You can’t cut off the head, because the manic heart still beats on regardless.
Afghanistan, we may guess, gave the guys some pause. There was, at least, a brief pause once it was over. By contrast, Iraq seems to have had no impact whatsoever. Our flag-waving boys are barely back from the Gulf before terror carries on its dismal way. It is killing business as usual — the Nairobi and Dar es Salaam business of yesteryear replicated from Morocco to Saudi Arabia.
Yet these deeds, in their brutal banality, also tell an interesting story. Nuclear weapons, dirty bombs, weapons of mass destruction? They may be part of the long-term planning, part of the dreaming. Scary sketches and formulae scribbled in pencil. But they are not, for the moment, part of the reality. That is relentlessly low-tech, as basic as a bad day on the West Bank, or an outrage in the Algeria of 30 years ago. Synchronize watches, light the blue touch paper and self-destruct immediately.
The targets, time after time, are relentlessly soft. A nightclub of young Aussies in Bali; sleepy Western compounds in the Kingdom; Jewish center and Spanish social club in Casablanca — where the man with the bomb arrived with a long knife. You can’t defend yourself against threats like these. They’re no-brainers, picked for no particularly cogent reason. They don’t even single out the enemies of Osama for special treatment. Most of those who were maimed or murdered in Casablanca on Friday were ordinary Moroccans.
So collect the clues. Will this agglomeration of terror come to central London or, again, to Manhattan? Perhaps. But it’s rather likelier to visit downtown Cairo or Kuala Lumpur first. That, strategically, is the PR boon left over from Sept. 11: You don’t need to take big risks to garner big headlines any longer. More ordinary mayhem as usual will serve just as well. One unspecified threat to Kenya blanks out East Africa for the duration.
Worse, there’s no shortage of recruits, human fodder for annihilation. Western terrorist threats like Eta or the IRA can mount continuing campaigns using very few active fighters; maybe a hundred or two max. If either had lost 20 men in a couple of attacks, that would have been disaster. But not for Al-Qaeda. It, seemingly, has volunteers to spare. It can lose one to kill one. It doesn’t need to husband resources. It thinks it has tens of thousands to spare.
Yet there is some frail reason for hope in such conclusions. Who will really suffer most after Casablanca, for instance? Moroccans. One lifeline of progress there — tourism — lies snapped for the moment. It is the same in Kenya, where a new democratic government has to muster its resources.
Closed, claustrophobic societies are pressure cookers when the heat comes on. Open or half-open societies are programmed to respond very differently. They know how much they have to lose. The message of Bin Laden has scant relevance to their daily lives. It is a maverick howl, not a call to revolution. And here, for the West, is the essential dislocation.

**Rows**
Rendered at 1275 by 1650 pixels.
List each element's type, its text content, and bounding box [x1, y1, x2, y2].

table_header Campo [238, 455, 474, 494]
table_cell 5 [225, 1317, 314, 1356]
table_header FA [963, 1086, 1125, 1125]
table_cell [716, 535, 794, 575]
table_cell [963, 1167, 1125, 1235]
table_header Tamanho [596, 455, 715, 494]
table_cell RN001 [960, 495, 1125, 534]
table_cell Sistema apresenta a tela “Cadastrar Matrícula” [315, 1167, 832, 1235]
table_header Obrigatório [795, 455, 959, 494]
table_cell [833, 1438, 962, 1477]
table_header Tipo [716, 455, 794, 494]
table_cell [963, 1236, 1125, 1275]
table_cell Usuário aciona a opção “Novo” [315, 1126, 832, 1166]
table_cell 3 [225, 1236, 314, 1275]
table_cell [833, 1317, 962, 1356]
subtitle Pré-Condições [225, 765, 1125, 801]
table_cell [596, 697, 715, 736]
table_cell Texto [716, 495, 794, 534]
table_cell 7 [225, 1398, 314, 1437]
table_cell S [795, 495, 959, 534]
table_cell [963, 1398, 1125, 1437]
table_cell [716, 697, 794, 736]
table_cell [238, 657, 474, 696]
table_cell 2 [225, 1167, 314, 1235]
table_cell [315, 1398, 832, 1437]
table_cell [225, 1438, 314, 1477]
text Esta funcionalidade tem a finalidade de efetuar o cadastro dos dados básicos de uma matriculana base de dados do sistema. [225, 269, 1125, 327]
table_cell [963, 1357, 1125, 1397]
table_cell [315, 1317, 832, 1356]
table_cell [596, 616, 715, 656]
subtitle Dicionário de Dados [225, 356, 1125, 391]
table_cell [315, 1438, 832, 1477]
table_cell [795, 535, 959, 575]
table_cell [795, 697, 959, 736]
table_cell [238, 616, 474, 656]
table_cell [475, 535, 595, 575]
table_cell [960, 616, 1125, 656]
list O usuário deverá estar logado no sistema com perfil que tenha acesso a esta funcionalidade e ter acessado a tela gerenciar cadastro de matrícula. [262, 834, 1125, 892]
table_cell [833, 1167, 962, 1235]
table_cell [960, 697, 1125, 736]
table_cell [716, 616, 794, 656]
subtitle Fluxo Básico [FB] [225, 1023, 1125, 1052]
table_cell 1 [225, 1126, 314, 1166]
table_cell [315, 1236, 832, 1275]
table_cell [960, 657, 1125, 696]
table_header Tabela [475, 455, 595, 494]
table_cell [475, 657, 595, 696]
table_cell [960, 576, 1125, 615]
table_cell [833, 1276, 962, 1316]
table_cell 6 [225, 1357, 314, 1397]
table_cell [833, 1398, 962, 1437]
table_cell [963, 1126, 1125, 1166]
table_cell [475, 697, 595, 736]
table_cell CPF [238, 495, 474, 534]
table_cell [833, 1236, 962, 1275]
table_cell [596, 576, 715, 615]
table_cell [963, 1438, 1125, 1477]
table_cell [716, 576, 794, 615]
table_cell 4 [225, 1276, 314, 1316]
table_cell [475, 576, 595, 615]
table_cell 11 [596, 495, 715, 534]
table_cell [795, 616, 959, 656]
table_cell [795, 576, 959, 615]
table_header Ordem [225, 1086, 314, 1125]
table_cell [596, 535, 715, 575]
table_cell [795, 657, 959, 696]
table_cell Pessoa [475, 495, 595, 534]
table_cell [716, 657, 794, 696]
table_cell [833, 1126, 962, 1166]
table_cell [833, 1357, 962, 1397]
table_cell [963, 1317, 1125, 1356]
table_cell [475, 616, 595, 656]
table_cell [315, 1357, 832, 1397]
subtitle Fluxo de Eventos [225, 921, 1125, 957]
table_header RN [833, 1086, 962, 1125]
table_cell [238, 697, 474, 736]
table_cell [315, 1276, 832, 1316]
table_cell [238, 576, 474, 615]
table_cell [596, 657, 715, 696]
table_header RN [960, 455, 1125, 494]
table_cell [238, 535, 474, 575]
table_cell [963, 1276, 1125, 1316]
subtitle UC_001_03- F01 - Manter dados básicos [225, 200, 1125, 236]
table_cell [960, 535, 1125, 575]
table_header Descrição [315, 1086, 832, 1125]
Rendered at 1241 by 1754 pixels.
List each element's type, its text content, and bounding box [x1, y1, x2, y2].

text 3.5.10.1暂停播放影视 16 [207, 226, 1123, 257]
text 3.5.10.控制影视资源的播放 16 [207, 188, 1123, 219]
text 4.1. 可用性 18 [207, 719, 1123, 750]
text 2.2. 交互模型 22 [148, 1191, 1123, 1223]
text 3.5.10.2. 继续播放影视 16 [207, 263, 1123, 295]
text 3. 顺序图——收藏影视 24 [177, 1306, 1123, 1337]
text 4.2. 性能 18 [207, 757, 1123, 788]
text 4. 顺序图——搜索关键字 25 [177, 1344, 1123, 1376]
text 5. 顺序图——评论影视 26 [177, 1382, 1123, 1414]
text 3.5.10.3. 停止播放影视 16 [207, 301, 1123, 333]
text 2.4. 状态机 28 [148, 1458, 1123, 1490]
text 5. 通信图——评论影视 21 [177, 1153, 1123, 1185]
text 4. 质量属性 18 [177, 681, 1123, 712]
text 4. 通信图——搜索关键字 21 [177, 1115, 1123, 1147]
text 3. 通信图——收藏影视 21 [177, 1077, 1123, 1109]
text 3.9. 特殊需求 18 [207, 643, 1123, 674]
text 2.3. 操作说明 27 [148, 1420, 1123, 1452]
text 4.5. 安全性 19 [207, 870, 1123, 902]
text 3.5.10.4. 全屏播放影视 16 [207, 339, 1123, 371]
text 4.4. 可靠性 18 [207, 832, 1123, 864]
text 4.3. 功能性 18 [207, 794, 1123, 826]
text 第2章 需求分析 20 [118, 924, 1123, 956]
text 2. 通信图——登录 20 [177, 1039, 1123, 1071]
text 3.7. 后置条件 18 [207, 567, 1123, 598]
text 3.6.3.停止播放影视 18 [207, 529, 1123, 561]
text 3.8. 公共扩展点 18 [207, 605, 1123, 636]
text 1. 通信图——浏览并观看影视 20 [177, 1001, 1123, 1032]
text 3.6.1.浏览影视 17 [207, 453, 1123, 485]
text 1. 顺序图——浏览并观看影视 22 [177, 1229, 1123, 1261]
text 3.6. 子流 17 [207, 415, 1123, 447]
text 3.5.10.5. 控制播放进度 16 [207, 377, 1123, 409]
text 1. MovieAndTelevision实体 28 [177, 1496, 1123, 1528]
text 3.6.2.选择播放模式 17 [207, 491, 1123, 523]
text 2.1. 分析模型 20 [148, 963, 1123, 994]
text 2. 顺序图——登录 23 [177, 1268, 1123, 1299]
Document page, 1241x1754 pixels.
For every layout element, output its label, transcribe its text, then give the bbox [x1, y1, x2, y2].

**Problem to work on**
Continue the essay on Al-Qaeda's low-tech attacks from where it stops.

**The output**
We fight the threat of terror — real and imagined — by abandoning liberties, tightening the state’s grip, cutting the corners of freedom. That’s one story since Sept. 11. Authority under challenge cracks down automatically. But the ultimate defense in this campaign against terror is precisely the reverse. It is the rejection of suppression that casts the terrorist in the least kindly light.
Is democracy, as we were told, on the way for Baghdad? Maybe. But the calls grow weaker as the complexities mount. The lacuna of a free Iraqi government which blithely supports George Bush becomes ever more evident. Nevertheless, for all the surrounding doubts and sorrows, Iraq needs to find a voice — just as Iran, lost for decades to a particular strain of Islam, is struggling to find one.
And these voices, right across the wider Muslim world, can only flourish in a setting of growing normality. The Arab street has to have something better than death and destruction to look forward to.
One of the best, but least rehearsed, lessons of the Afghan aftermath, can be found in the “pure state of Islam” — Pakistan today. That doesn’t mean that a general in braid is the best man to be president. But the press has regained a certain vibrancy — and the supposedly extremist religious parties who won power in Peshawar, amid great apprehension, have concentrated on decent governance rather than agitation.
You do not, in sum, have to walk on the wild side if there’s a better way; and those who take a wilder route can gradually be isolated. That’s how Al-Qaeda and its 18,000 or so foot soldiers disperses in the end. Amid public derision. That — one distant day — is the promise of the Middle East “road map”. And that is the lesson we need to learn here, too.
Defeat these terrorists by building more walls around the gated society of the West? Humiliate the street by braggart wars? No: Freedom, like realism, begins at home.